After just a day, I've got a fully functional control pad on the wall, controlling my bathroom DS giving me, power, volume, radio and preset playlist support!
I've also got a spare radio controlled relay burning a hole in my pocket for installation somewhere - I'm thinking my outdoor light could do with some geofence based control!
I worked around this problem by extending the alarm clock functionality already in use for my kitchen to include a 'set standby' option. This would place the bathroom DS into standby mode at known times. Not ideal, but more useful.
The Linn solution to this is a control panel on the wall which offers volume, power and a remote IR sensor. Whilst this gives me the ability to switch off on the way out. It would mean having a remote control in the bathroom to change source and not something I'd like. Since I'd added functionality to schedule stored playlists to start as well as the radio I convinced myself I also wanted the ability to preload a known selection of music at the press of a button. I'm a coder and after watching the RI Christmas lectures on 'hacking your home' I felt this was something I should do myself.
After some online digging around I was going to go for a home grown button panel solution hooked up to a RaspberryPi in the loft; until a work colleague @kylegordon suggested a home automation solution might be an alternative. After discovering the RFXCom433 and the LightwaveRF Mood Switch I realised I could make this happen. Kyle also recommended a Node.js library https://github.com/bigkevmcd/node-rfxcom which had support for everything I needed and would advertise the LightwaveRF button clicks as events.
I ordered an RFXcom433 and a LightwaveRF Mood Switch/LightwaveRF inline relay bundle; the original idea was to replace the bathroom light switch tying the 'on' and 'off' buttons of the Mood switch to trigger the in-line relay (switching the bathroom light).
On Friday I received all the bits.
I initially installed the Windows drivers and upgraded the firmware for the RFXcom, although it already had support for everything I wanted. I had a few issues getting the node-rfxcom package installed on windows due to a serialport dependency node-gyp which required python. Updating the package.json for node-rfxcom to a newer version of serialport (~1.4) solved this problem on windows.
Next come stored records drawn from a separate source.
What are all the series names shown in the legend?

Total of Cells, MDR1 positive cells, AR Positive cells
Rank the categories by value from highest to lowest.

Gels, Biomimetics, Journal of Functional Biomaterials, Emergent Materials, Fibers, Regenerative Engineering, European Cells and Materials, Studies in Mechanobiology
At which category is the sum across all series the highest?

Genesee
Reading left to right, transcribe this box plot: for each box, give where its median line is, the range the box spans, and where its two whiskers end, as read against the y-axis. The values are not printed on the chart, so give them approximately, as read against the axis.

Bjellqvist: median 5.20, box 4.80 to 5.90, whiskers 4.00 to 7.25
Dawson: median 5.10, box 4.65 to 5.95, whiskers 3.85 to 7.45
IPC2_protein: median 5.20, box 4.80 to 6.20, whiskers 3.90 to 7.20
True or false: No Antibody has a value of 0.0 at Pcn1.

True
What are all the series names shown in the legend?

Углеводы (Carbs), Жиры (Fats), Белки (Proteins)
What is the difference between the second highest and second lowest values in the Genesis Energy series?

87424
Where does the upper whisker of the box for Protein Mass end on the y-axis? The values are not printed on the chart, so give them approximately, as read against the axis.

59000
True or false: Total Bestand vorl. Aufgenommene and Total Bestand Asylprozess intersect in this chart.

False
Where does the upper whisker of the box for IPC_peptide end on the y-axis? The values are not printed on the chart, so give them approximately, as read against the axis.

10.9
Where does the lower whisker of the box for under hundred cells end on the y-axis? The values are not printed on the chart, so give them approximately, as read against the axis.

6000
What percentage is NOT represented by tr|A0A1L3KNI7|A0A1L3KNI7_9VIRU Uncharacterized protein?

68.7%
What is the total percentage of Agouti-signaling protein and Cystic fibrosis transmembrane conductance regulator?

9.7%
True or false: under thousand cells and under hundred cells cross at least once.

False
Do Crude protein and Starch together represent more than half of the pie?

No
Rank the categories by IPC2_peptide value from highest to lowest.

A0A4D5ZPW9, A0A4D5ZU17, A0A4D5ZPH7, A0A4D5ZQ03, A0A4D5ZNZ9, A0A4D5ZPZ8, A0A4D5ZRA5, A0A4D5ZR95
I then wrote a quick node.js app using the node-rfxcom library to send a LightwaveRF switch command on initialisation so I could pair the lightswitch, then display a console message on each button click afterwards.
Once paired and working I transferred the RFXcom to my Debian Linux Microserver, where I found I needed no drivers for the RFXcom transceiver. The node.js app was updated to send HTTP calls to the DS playlist service to toggle standby and preload 1 of 3 named playlists.
The code I wrote is on Github https://github.com/bazwilliams/home-automation.
After trying it out, I realised I didn't want to just toggle standby, I wanted to override the standby button to play radio if it was already off.
'GroupOff' = Switch Off or Switch On and Play Radio
'Mood 1' = Play 'preset1' playlist
'Mood 2' = Play 'preset2' playlist
'Mood 3' = Play 'preset3' playlist
After installing this on the wall next to the lightswitch I realised, the top buttons could be refashioned as volume controls and I could leave the existing 'manual' light switch. I added some new endpoints to the upnp-playlist-service to increase or decrease the volume of a Upnp device via a RESTful HTTP call and reconfigured the home-automation app to call these when the buttons are pressed.
After just a day, I've got a fully functional control pad on the wall, controlling my bathroom DS giving me, power, volume, radio and preset playlist support!
I've also got a spare radio controlled relay burning a hole in my pocket for installation somewhere - I'm thinking my outdoor light could do with some geofence based control!